• Task objective: From the essay on Waldorf education below, reproduce word for word the passage from "Back then, I" up to and including "rhythm. With care.".

• Reading text:
— START —
And yet—I don’t feel like I left anything behind.
Back then, I didn’t know I was training for this. But I was. Waldorf didn’t prepare me to use technology. It prepared me to meet it. Not with fear. Not with distraction. With attention. With rhythm. With care.
I think about that often. Especially when the pace quickens. When the tools promise more than I can hold. When teachers are told they’re obsolete, or when students are pulled further into screens without anyone anchoring the space between the inputs and outputs. To this end, there’s a line from Steiner I’ve carried for years that goes, “We must eradicate from the soul all fear and terror of what comes toward us out of the future…Surely nothing else will do if our courage is not to fail us.” It came back to me in an airport, on my way to say goodbye to my best friend who was dying. And I was trying to hold myself together in a line, surrounded by small talk and headlines. That quote didn’t solve anything. But it gave me a human ground to stand on, because years previously, it had been engraven upon my soul.
That’s what my time in Waldorf education gave me. Ground.
We had another phrase: Rhythm replaces strength, until the strength becomes rhythm. I used to think that applied mostly to children. Bedtimes. Meals. Transitions in the classroom. But lately, I’ve been thinking about it in larger terms. Systems. Institutions. Learning itself. I was talking with a colleague who teaches in a juvenile hall. The kids are divided into two sections of the jail—some stay long-term, some just pass through awaiting court. You’d think the long-term group would be harder to reach, and that’s the sentiment of the transient population. But it’s the opposite. They have rhythm. They have structure. The chaos eases. They settle into something unfamiliar.
When you don’t have to brace for what comes next, you can start to learn.
This reminded me of a hot August morning years ago when I took my young son blackberry picking. We were exposed in the blistering heat of Northern California crawling through thorny brambles. The best berries were always out of reach. It was slow, frustrating work. He wanted to quit. So did I. But we didn’t because I knew what the four year old didn’t. We stayed in it. Not just for the harvest—we barely filled the bowl. But because Grandpa was expecting berries to make pie for the family, and also for the experience of doing something hard, together. That’s what Steiner called building the Will of a child; what people now in ivory towers might call formative friction. Because it’s not punishment, it’s not obstacles, it’s challenge that shapes us.
And I wonder—where does that exist in classrooms driven by speed? In platforms that reward speed over struggle? In workflows where answers are cheap and meaning is optional? In systems where the product, no matter how it was created or what was gained along the way, is the goal. Hesiod, the ancient Greek poet, understood this when he wrote, “Before the gates of excellence, the high gods have placed sweat. Long is the road thereto, and rough and steep at first, but whe the heights are reached, then there is ease, though it is griveously hard in the winning.”
I carried that idea into my classroom, even if I didn’t name it then. When I taught sixth grade geometry, I didn’t begin with compasses. I began with a story. A horse tethered to a post, galloping in a circle. The students could feel the radius before they knew its name. The math emerged from metaphor, from play, from muscle and breath. Only then did we reach for rulers.
Now I teach prompts. But I still believe in the circle. In form drawn from movement. In questions that hold enough tension to invite thinking, not just answers. A good prompt is like a chalk line—temporary, expressive, built for revision.
— END —
• Information shown:
— START —
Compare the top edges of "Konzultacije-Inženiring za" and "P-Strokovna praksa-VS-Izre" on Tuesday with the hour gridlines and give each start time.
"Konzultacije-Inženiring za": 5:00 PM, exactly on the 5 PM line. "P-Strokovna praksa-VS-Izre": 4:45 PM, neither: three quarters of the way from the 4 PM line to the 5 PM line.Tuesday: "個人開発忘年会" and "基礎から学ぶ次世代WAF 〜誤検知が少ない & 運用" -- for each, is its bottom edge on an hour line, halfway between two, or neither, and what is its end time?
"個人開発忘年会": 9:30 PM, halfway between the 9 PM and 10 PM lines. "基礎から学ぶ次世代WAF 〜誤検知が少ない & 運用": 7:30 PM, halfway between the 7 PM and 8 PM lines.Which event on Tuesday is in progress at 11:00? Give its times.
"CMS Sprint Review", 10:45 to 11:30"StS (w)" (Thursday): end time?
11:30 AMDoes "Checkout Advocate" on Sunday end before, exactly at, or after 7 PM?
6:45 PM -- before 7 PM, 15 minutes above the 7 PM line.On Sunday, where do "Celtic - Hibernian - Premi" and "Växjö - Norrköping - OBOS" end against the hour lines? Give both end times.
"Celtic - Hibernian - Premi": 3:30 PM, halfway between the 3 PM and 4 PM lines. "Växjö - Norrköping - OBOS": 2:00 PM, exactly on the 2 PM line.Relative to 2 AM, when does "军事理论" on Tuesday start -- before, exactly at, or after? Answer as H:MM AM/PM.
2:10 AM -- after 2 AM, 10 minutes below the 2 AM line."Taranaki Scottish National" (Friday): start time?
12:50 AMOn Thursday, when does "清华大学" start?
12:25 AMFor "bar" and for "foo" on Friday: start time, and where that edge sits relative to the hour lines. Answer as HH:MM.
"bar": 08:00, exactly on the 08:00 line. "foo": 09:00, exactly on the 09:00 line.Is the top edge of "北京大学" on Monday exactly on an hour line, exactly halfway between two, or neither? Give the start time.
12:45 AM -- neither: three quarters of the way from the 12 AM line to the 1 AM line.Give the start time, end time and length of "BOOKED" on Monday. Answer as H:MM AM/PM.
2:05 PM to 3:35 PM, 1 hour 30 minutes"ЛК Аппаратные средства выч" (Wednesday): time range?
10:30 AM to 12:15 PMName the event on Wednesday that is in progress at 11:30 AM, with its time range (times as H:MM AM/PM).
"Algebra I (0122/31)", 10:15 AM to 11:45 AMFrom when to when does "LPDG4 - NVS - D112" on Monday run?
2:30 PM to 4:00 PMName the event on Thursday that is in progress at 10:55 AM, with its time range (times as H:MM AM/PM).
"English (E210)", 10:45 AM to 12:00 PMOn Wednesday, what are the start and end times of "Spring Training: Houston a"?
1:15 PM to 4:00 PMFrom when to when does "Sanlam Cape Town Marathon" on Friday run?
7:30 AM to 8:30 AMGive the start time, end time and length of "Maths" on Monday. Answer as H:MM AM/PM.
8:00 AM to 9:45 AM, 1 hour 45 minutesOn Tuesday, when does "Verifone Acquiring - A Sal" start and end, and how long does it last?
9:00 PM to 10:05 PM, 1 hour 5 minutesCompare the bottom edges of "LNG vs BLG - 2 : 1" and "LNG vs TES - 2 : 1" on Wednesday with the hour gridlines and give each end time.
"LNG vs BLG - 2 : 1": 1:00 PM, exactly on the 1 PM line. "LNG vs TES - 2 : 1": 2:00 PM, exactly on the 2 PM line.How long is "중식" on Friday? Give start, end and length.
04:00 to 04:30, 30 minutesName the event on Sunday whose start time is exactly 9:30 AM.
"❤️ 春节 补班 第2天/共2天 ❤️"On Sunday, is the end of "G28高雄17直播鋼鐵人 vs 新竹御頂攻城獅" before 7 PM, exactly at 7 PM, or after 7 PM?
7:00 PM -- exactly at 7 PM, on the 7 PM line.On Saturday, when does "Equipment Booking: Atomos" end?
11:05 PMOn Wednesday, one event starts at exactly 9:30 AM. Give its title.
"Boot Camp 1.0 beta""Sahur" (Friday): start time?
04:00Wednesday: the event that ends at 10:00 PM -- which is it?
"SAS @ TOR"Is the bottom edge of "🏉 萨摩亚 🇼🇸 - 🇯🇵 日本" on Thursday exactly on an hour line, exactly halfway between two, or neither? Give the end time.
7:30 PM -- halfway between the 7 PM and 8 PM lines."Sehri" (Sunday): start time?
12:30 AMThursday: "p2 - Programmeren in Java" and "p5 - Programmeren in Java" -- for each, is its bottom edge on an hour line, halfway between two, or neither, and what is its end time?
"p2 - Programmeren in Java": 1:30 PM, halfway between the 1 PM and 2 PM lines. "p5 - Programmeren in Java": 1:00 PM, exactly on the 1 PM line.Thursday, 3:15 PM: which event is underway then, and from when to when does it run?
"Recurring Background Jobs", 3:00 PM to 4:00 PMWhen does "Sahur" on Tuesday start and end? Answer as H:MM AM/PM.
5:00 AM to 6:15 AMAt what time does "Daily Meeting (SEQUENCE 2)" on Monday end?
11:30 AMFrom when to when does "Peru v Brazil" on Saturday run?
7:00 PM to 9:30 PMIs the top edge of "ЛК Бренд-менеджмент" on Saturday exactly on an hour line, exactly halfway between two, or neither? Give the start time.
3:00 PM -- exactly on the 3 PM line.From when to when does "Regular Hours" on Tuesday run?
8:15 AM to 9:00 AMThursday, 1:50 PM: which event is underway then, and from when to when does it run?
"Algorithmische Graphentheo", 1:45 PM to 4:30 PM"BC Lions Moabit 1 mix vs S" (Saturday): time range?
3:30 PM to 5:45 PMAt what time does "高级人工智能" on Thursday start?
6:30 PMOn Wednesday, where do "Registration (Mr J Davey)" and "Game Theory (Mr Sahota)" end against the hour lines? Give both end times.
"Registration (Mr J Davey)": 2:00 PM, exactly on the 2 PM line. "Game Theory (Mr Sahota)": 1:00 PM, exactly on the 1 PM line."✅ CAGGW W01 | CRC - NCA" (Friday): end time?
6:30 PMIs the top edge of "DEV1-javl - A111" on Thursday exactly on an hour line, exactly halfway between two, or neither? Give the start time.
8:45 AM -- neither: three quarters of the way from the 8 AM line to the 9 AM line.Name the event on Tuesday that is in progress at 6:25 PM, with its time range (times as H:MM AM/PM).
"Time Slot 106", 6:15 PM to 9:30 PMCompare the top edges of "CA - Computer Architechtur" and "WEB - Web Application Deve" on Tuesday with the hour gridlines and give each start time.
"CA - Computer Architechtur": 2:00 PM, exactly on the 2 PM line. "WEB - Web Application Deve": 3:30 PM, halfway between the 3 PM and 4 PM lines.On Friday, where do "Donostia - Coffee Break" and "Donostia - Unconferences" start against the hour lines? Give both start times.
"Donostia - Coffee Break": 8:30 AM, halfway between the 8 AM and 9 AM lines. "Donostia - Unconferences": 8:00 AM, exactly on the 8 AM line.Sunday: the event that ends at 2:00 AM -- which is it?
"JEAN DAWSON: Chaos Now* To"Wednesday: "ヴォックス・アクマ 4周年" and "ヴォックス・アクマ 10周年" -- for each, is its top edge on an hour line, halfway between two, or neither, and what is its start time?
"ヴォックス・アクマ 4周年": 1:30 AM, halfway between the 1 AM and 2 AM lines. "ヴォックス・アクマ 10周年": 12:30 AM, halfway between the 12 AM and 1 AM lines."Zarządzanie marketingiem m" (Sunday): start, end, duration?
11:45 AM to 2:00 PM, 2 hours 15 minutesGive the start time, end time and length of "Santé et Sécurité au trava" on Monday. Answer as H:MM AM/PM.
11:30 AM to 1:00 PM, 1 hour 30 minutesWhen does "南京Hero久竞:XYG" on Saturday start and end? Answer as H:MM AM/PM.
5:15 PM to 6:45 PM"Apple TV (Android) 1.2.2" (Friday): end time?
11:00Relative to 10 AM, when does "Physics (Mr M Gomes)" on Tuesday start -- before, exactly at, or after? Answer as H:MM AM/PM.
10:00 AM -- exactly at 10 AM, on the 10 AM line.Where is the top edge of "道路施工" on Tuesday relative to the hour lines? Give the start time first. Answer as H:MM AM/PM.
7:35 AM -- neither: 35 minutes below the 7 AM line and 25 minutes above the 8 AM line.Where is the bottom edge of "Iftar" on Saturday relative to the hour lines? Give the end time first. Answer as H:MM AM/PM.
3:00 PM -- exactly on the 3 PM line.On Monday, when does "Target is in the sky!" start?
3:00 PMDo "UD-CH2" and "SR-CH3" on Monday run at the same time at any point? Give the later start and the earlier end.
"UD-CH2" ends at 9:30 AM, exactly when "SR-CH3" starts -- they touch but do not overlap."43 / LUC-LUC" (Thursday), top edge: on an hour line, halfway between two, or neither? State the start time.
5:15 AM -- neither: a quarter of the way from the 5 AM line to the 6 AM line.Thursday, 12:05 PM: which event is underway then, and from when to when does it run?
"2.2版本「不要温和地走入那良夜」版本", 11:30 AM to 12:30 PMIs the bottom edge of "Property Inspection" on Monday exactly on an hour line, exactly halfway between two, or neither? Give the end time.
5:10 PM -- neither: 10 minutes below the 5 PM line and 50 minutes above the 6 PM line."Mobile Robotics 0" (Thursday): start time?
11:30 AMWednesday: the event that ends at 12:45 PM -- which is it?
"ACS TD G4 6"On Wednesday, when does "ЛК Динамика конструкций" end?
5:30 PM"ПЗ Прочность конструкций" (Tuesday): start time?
— END —
• Task result:
Back then, I didn’t know I was training for this. But I was. Waldorf didn’t prepare me to use technology. It prepared me to meet it. Not with fear. Not with distraction. With attention. With rhythm. With care.